As soon as I started Duolingo, I recognized the pedagogic technique they were following. When I was learning German in high school, we knew this as the audio-lingual method[1]. To quote one source, this "foster[s] naturalistic language acquisition in a classroom setting." The idea is that you learn (internalize) patterns of the language. They don't explain any grammar. Instead, the instruction teaches you short snippets that it then changes in very controlled ways so that you can follow along. Here's an example:

Femina domi est. (The woman is at home)
Vir domi est. (The man is at home)
Puer domi est. (The boy is at home)
Puella domi est. (The girl is at home)

The hope is that you internalize xxx domi est for "xxx is at home." Once they've drilled you on this for a while, they change the pattern:

Feminae domi sunt. (The women are at home)
Viri domi sunt. (The men are at home)
Pueri domi sunt. (The boys are at home)
Puellae domi sunt. (The girls are at home)

Now they've introduced the concept that xxx domi sunt == "xxx are at home". You spend a fair amount of time drilling these variations until you seem like you've mastered both domi sunt and the various plural forms.
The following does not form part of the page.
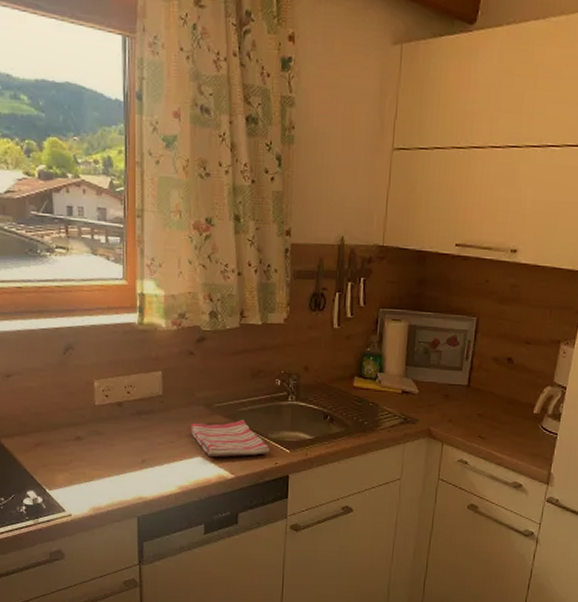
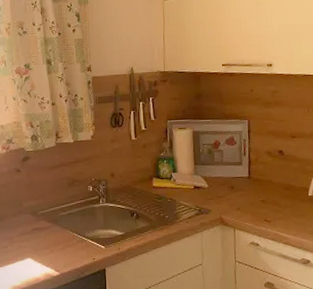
dish towel: present [190,419,269,457] -> none [20,222,87,257]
At no point do they stop and say that est and sunt are verbs, and est is used for 3rd person singular, or any of that stuff that you get in traditional language learning. The "naturalistic" approach of ALM is supposed to follow how children learn a language (I guess?), since we all learned our mother tongue without a single grammar lesson.

How can you use this to learn a language from scratch? I'll show you in the next installment.

[1] When I got to college and was studying German, one of our professors who specialized in pedagogy was from Germany and had a strong German accent. Ever since those days I only hear this as "ze odd-yo ling-val messod."